Départ de Gruissan à 19h, la dyane qui n'a pratiquement pas bougée depuis 2 ans tremble de partout, le pot d'échappement libre attire sur moi et mon CT périmé l'attention des forces de l'ordre. Très bientôt c'est l'embrayage qui hurle à la mort, dépassant en décibel les pétarades du pot sous boite. Même Fleur dans sa Charlie bien isolée phoniquement derrière n'entends plus son propre moteur... Les bonnes odeurs de CO envahissent l'habitacle, et ce malgré les petites fenêtres entrouvertes à fond. Impossible de dépasser 65, le 70 est quand même atteint au fond d'une descente effrénée. Un arrêt permettra de se rendre compte de la raison : le moyeu arrière droit est brulant, le frein est bloqué, et l'embrayage qui patine ne peut pousser titine plus vite que la résistance de l'air!
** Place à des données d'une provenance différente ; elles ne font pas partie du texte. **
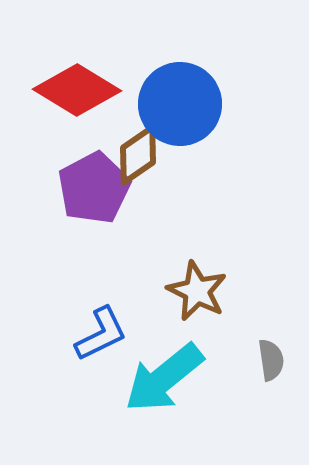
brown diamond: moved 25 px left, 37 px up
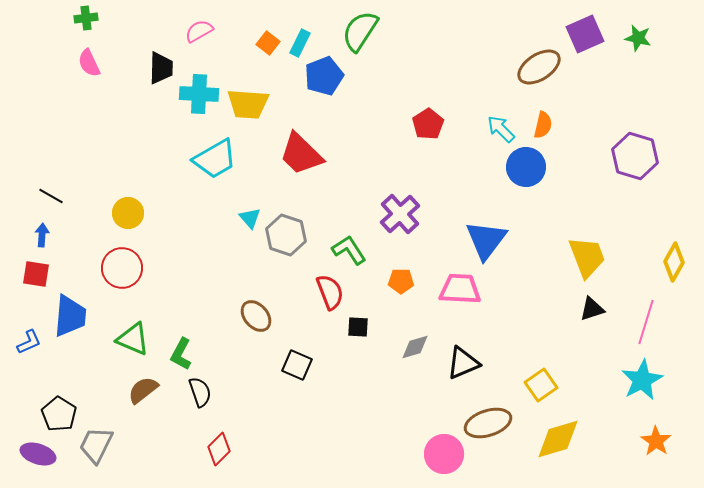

Gros moment de solitude, il est 19h30, nous n'avons parcourus que 3 kms, il reste 12 kms avant Narbonne, on a fait la route la plus belle, il nous reste une route pourrie de 300 kms derrière...
Une canette de bière en verre par terre nous sortira d'affaire concernant le frein arrière qui se bloque. Après avoir tapé sur le tambour et le répartiteur arrière un petit moment, les garnitures ont dues revenir suffisamment pour ne plus trop frotter. L'usure fera le reste. Par contre, à partir de ce moment, il me sera interdit de toucher à la pédale de frein sous peine de devoir laisser titine bloquée au bord de la route. Il n'y a qu'un feu au milieu de Carcassonne qui m'obligera à piler puis à retaper gentiment le frein arrière (traverser Carca sans freiner avec tous les feux rouges, c'est du sport!).

Donc après avoir fait quelques vérifications et éliminations (roue de secours sur capot qui empêche d'avancer avec le vent de face), la voiture ne marche guère mieux mais au moins les vibrations de suspensions s'atténuent, des éléments de suspension commencent doucement à se débloquer. Enfin, pas trop, parce qu'elle continue à virer à plat !
J'avais un peu peur des bouchons, car à la radio ils annonçaient un dernier week-end d'aout rouge de chez rouge, en plus on est sur la route principale (à part l'autoroute) reliant Toulouse au reste du monde. Mais finalement je n'ai pas rencontré de bouchons devant. Ah si, j'en voit un beau, mais c'est que je regarde dans le rétro ! Je me gare régulièrement pour laisser passer. Je dois rouler à 60 km/h maxi, 50 km/h sur le plat.
Bref, le moral revient, on envisage la possibilité que la Dyane puisse finalement arriver à la maison, même s'il est déjà 21h et que nous n'avons pas encore atteint Carcassonne. Nous nous arrêtons prendre de l'essence. Les 2 réservoirs de la charleston et de la Dyane sont à secs.
Pour la Dyane, le plein n'est qu'une formalité, il est 18h58, mais pour la Charlie, nos deux cartes bancaires resteront définitivement muettes... Le lendemain je changerai de banque, la SG m'ayant fait le coup 4 fois cette année de tomber en rade à 19 h le dimanche soir.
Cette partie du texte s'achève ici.